Ambos se levantaron, y la luz cálida de la mañana los acompañó hasta el baño. Enzo encendió la regadera, dejando que el agua tibia comenzara a llenar el espacio con vapor. Amatista fue la primera en entrar, sintiendo cómo las gotas se deslizaban por su piel, relajando sus músculos y despejando los últimos rastros de sueño.
Cuando Enzo entró tras ella, no perdió tiempo en buscarla. Sus manos la encontraron de inmediato, recorriendo su cuerpo con movimientos que eran a la vez urgentes y llenos de ternura.
—Eres imposible, amor —murmuró Amatista, su sonrisa desvaneciéndose mientras el calor de sus caricias la envolvía por completo.
—No puedo evitarlo. Eres mía, gatita —respondió Enzo, inclinándose para besarla.
El agua caía alrededor de ellos, amortiguando los sonidos de los besos que rápidamente se volvieron más intensos. Enzo la empujó suavemente contra la pared, dejando que sus labios descendieran por su cuello hasta detenerse en el borde de su clavícula.
Amatista, con los ojos cerrados y los dedos enredados en su cabello húmedo, dejó escapar un gemido bajo antes de murmurar:
—Estoy feliz, amor… porque ahora puedo verte todos los días.
Enzo detuvo sus movimientos por un momento, levantando la mirada hacia ella. Su expresión, que siempre parecía un reflejo de confianza y control, mostró una leve grieta al escuchar sus palabras.
—¿Antes no eras feliz? —preguntó, su voz baja pero cargada de intensidad.
Amatista lo miró directamente, sus ojos brillando con una mezcla de emociones difíciles de contener.
—Antes, en la mansión del campo… me ponía muy triste cuando te veía —confesó, su voz temblando ligeramente.
Enzo frunció el ceño, confundido.
—¿Te ponías triste al verme? ¿Por qué, gatita?
Amatista tomó aire profundamente, dejando que el agua templada la ayudara a soltar lo que había guardado durante tanto tiempo.

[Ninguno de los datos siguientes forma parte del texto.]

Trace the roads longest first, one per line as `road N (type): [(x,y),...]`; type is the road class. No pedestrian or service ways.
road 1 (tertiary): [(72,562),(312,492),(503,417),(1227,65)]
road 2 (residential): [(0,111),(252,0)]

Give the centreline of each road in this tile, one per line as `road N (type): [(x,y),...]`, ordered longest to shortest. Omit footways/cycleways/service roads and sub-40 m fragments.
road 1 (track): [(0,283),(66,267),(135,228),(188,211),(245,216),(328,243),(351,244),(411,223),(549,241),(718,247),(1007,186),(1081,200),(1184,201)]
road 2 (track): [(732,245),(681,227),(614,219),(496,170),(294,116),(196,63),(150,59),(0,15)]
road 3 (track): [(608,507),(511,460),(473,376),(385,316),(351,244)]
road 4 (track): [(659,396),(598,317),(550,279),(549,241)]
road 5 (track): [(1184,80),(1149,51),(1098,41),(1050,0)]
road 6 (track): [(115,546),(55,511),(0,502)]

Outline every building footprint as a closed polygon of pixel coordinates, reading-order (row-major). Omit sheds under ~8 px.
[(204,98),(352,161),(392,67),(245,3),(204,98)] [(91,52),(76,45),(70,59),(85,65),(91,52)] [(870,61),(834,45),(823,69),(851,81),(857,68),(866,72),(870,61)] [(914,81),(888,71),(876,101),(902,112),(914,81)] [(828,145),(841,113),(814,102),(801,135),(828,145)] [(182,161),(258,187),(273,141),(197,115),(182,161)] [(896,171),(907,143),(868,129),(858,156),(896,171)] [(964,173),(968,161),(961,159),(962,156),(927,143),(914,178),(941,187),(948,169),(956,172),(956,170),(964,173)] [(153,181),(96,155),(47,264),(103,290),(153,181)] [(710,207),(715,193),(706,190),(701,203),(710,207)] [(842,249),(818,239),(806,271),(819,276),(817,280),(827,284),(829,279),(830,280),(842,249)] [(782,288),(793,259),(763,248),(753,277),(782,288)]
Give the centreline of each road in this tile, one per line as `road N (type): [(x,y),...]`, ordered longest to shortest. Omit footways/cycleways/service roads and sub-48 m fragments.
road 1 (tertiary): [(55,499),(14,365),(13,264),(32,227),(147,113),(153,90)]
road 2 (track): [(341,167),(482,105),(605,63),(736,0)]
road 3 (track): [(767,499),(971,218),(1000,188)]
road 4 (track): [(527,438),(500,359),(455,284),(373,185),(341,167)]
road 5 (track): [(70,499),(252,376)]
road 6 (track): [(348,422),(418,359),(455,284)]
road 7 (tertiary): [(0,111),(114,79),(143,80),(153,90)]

—Porque sabía que, cuando me despertara, tú ya no estarías. Te veía llegar, pero nunca sabía cuánto tiempo estarías conmigo… y cuando te ibas, pasaban días, a veces semanas, antes de que volvieras.
Las palabras salieron apresuradas, como si necesitara liberarlas de su pecho antes de que se atragantaran. Sus manos, que hasta entonces habían estado sobre los hombros de Enzo, se deslizaron hacia abajo, buscando apoyo en su pecho firme.
—No sabes lo vacío que se sentía ese lugar cuando no estabas. La casa era enorme, pero todo lo que podía sentir era silencio. Me decía a mí misma que era tu trabajo, que debía entenderlo… pero no podía evitar llorar algunas noches.
Enzo la miraba, inmóvil, sus ojos oscuros llenos de una emoción que rara vez permitía mostrar. Levantó una mano para acariciar su mejilla, sus dedos fuertes pero suaves mientras la obligaba a mantener su mirada fija en la suya.
—Lo siento, gatita. Si hubiera podido estar contigo más tiempo, lo habría hecho.
Amatista negó con la cabeza, una lágrima escapando a pesar de la mezcla de agua y vapor que ya cubría su rostro.
—Ya no importa, amor. Ahora estás aquí. Ahora te tengo todos los días.
Enzo no respondió con palabras. En cambio, inclinó su cabeza hacia ella, dejando un beso que no fue ni apasionado ni urgente, sino lleno de una promesa silenciosa. Sus labios permanecieron juntos por un momento antes de que las caricias entre ellos se reanudaran, más lentas, pero igual de intensas.
Cuando finalmente salieron de la ducha, ambos tenían los ojos brillantes, aunque por razones diferentes. Amatista, con el cabello húmedo cayendo sobre sus hombros, se dirigió al armario para vestirse.